在各种类型的二次电池中,锂离子电池(LIB)是具有相对高的能量密度和优异的循环寿命的环境友好型储能装置。锂离子电池技术通常使用石墨材料作为阳极,使用金属氧化物材料例如LiCoO2作为阴极。
虽然石墨现已主要用作锂离子电池阳极的活性材料,但是其小比容量(372毫安小时/克)对需要高能量密度的下一代应用而言有局限性。而且,石墨还具有低输送率和相应的低功率密度。因此,石墨阳极不被认为是对于需要高容量和功率密度的电池应用而言的有前途的解决方案。

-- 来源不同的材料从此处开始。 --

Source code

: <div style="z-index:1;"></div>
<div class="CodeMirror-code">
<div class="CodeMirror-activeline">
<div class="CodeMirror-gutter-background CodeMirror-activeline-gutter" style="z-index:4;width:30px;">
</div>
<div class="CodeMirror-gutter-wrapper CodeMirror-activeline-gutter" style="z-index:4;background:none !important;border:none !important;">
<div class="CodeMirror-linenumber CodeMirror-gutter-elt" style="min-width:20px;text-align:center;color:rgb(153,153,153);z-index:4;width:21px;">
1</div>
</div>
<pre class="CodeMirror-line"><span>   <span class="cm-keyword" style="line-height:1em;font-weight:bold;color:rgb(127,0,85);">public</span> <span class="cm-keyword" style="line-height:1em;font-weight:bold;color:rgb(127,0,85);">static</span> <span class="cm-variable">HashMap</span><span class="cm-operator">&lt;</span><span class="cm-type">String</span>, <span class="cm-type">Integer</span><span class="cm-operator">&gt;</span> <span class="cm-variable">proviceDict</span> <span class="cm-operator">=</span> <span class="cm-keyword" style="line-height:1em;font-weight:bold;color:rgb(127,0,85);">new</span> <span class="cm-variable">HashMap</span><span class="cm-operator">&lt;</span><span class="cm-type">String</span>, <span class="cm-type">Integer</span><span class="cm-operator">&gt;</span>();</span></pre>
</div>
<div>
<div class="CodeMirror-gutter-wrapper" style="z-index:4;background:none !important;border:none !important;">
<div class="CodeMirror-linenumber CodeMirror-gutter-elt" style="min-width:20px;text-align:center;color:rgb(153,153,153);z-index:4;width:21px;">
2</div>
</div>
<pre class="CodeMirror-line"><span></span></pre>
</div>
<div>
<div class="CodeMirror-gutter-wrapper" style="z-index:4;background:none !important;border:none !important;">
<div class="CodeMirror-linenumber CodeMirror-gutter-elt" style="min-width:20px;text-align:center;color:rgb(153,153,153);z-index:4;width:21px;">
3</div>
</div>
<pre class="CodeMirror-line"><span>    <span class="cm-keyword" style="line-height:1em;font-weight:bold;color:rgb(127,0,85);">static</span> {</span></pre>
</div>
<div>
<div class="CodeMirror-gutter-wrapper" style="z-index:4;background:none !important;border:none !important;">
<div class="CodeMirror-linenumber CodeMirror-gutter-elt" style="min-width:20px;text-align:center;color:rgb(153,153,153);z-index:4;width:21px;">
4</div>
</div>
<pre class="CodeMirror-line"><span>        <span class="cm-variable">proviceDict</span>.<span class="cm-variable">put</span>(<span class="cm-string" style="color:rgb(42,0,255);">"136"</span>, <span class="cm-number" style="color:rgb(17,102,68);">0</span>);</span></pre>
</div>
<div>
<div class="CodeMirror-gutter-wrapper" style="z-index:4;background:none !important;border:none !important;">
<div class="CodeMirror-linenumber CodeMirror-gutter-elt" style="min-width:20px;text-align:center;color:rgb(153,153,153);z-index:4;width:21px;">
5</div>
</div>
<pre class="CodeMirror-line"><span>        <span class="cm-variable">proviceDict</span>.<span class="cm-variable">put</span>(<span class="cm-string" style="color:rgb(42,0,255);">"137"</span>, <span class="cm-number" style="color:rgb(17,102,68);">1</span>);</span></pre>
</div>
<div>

为了克服这些限制,已经进行了很大的努力来开发先进的阳极和阴极材料。例如,诸如金属氧化物和锂合金之类的高容量的阳极材料已经被认为可以代替石墨。对于活性材料而言,可以使用包括Co3O4、Fe2O3、NiO、CuO和TiO2的过渡金属氧化物(TMO)。例如,上述氧化物材料中的一些可以在每个化学式中嵌入合计至少六个锂离子,显示出比石墨材料更大的可逆容量。这种过渡金属氧化物在首次放电过程中与锂离子发生反应,形成Li2O,并遵循在充电过程中可逆地回到初始状态的转换反应机理。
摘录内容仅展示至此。